Consider the following statement:
If $(x_i)_{i\in \Lambda}$ is a basis for the free $R$-module $M$, then $$ M=\bigoplus_{i \in \Lambda}Rx_i$$ My proof:
Clearly $\sum_{i \in \Lambda}Rx_i \subseteq M$. Now, by definition of basis, M is generated by $\{x_i|i \in \Lambda\}$, meaning that $M$ is the smallest $R$-submodule of itself containing each $x_i, i \in \Lambda$. However, if $1 \in R$, then we also have $x_i\in Rx_i$ for each $i \in \Lambda$, so that $\sum_{i \in \Lambda} Rx_i$ is an $R$-submodule of $M$ containing each $x_i, i \in \Lambda.$ Thus we also have $M \subseteq \sum_{i \in \Lambda}Rx_i$, so $M=\sum_{i \in \Lambda}Rx_i$. To show that this sum is direct, suppose $y \in \sum_{i \in \Lambda}Rx_i$ is expressible in two ways (as finite sums):
$$y=\sum_{i\in \Lambda}a_ix_i=\sum_{i\in \Lambda}b_ix_i$$
Then $\sum_{i \in \Lambda}(a_i-b_i)x_i=0_M$, and by the definition $(x_i)_{i \in \Lambda}$ is a basis, so $a_i=b_i$ for all $i$. Thus: The sum is direct. $\square$
This proof depends on the fact that $1 \in R$. The question is: If $R$ is a non-unital ring, is the statement still valid? Also, is the concept of basis (and linear independence of a subset) of a module over a ring still well defined / meaningful if $R$ does not necessarily have unity?

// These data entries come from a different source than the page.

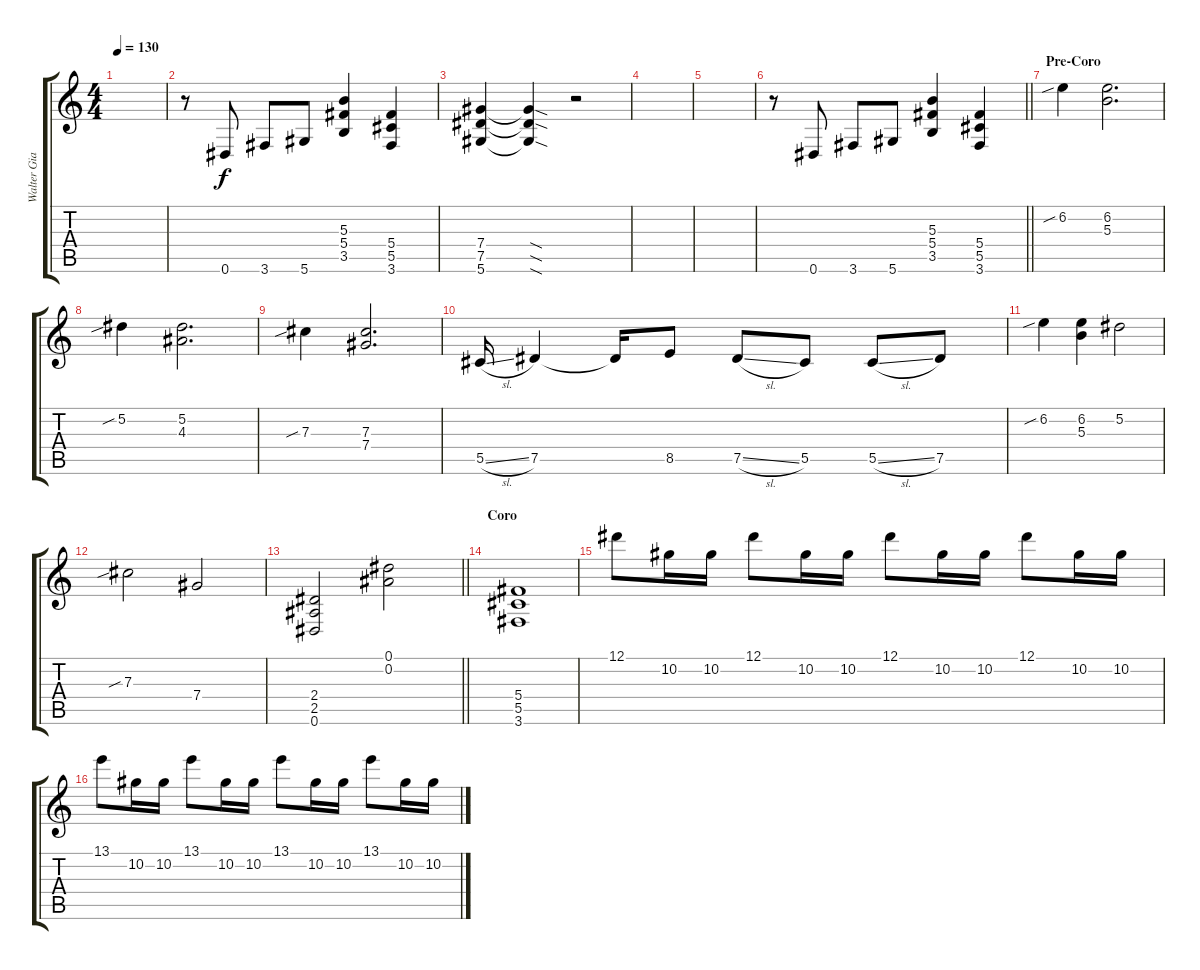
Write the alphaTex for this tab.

\track ("Walter Giardino" "Walter Gia") {instrument distortionguitar}
\staff {score tabs}
\tuning (Eb4 Bb3 Gb3 Db3 Ab2 Eb2) {hide}
\ts (4 4)
\tempo 130
\clef g2
\ks c
|
r.8 0.6.8 3.6.8 5.6.8 (5.3 5.4 3.5).4 (5.4 5.5 3.6).4 |
(7.4 7.5 5.6).4 (7.4{sod t} 7.5{sod t} 5.6{sod t}).4 r.2 |
|
|
\barLineRight lightlight
r.8 0.6.8 3.6.8 5.6.8 (5.3 5.4 3.5).4 (5.4 5.5 3.6).4 |
\section ("" "Pre-Coro")
6.2{sib}.4 (6.2 5.3).2{d} |
5.2{sib}.4 (5.2 4.3).2{d} |
7.3{sib}.4 (7.3 7.4).2{d} |
5.5{sl}.16 7.5.4 7.5{t}.16 8.5.8 7.5{sl}.8 5.5.8 5.5{sl}.8 7.5.8 |
6.2{sib}.4 (6.2 5.3).4 5.2.2 |
7.3{sib}.2 7.4.2 |
\barLineRight lightlight
(2.4 2.5 0.6).2 (0.1 0.2).2 |
\section ("" "Coro")
(5.4 5.5 3.6).1 |
12.1.8 10.2.16 10.2.16 12.1.8 10.2.16 10.2.16 12.1.8 10.2.16 10.2.16 12.1.8 10.2.16 10.2.16 |
13.1.8 10.2.16 10.2.16 13.1.8 10.2.16 10.2.16 13.1.8 10.2.16 10.2.16 13.1.8 10.2.16 10.2.16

Given the definition you gave in the comments, the answer is no : take the nonunital ring $2\mathbb Z$ and the module $M=\mathbb Z$, with action indiced by the restriction to $2\mathbb Z$ of the usual one.
Then $(1)$ is a basis (it generates the module because any submodule containing it contains $1$ and $2k$ for any $k$, hence $2k+1$; and it is free for obvious reasons), but of course $\mathbb Z$ isn't equal to $2\mathbb Z \cdot 1$.
In this example however, there is an isomorphism between the two. An example where that doesn't happen is $\mathbb{2Z/4Z}$ acting on $\mathbb{Z/4Z}$. Then $1$ generates it for ibvious reasons, and it is free also for obvious reasons.
However, they don't have the same cardinality so they can't even be isomorphic.